As stated earlier we regard the forum selection dispute as a substantive issue in adjudicatory proceedings pending before this Commission. For that reason, AT&T's and Cox's oral and written communications with decisionmakers on this forum selection issue in a non-public setting constituted ex parte communications (Section 1701.1(c)(4)). Further, we find that these ex parte communications implicated substantive issues in both the rulemaking and the adjudicatory dockets. Standing alone in the rulemaking proceeding, the ex parte communications would have been permissible under Section 1701.4(b), as the commenting parties note. However, these ex parte communications did not stand alone: the dispute over forum selection and the interpretation of Section 2883 overlapped and linked the rulemaking and the complaints. For this reason, the communications also occurred in the adjudicatory dockets, where they were prohibited under Section 1701.2(b). We so find.
33 The May 29 Motion also cites Rule 16.3(a)(3) which governs requests for oral argument by a party who has filed an application for rehearing of a Commission decision where the appeal presents legal issues of exceptional controversy, complexity, or public importance. However, we are not dealing with a decision on rehearing, so the citation is inapposite.

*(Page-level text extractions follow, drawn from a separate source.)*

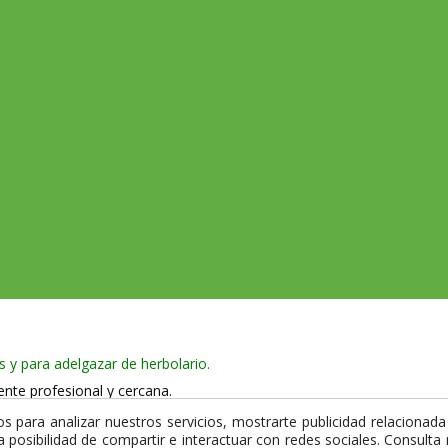
s y para adelgazar de herbolario.
ente profesional y cercana.
 965 750 386
 para analizar nuestros servicios, mostrarte publicidad relacionada 
la posibilidad de compartir e interactuar con redes sociales. Consult
 y utiliza certificado de seguridad SSL que garantiza la privacidad de 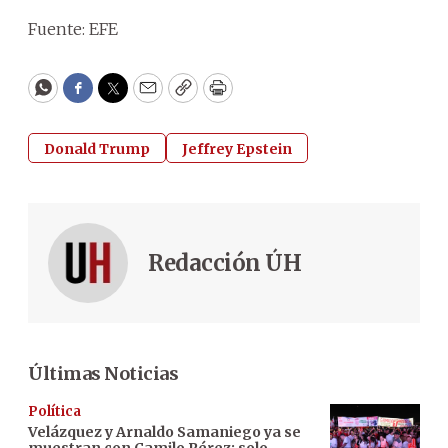
Fuente: EFE
WhatsApp
Facebook
Twitter
Email
Copy
Print
Donald Trump
Jeffrey Epstein
Redacción ÚH
Últimas Noticias
Política
Velázquez y Arnaldo Samaniego ya se
muestran con Camilo Pérez; solo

34 AT&T comments that UCAN's due process rights were not affected by defendants' conduct. The defendants' communications risked compromising the Commission's impartiality in its adjudicatory process. See Golden Day Schools, Inc. v. State Dep't of Education, 83 Cal. App. 4th 695 (2d Dist. 2000) (child care contractor with the state had a due process liberty interest entitling it to a hearing on justification for the debarment before an impartial arbiter or tribunal); cf. Shelley v. Kraemer, 334 U.S. 1 (1948) (judicial enforcement of racially restrictive covenant constitutes Equal Protection violation).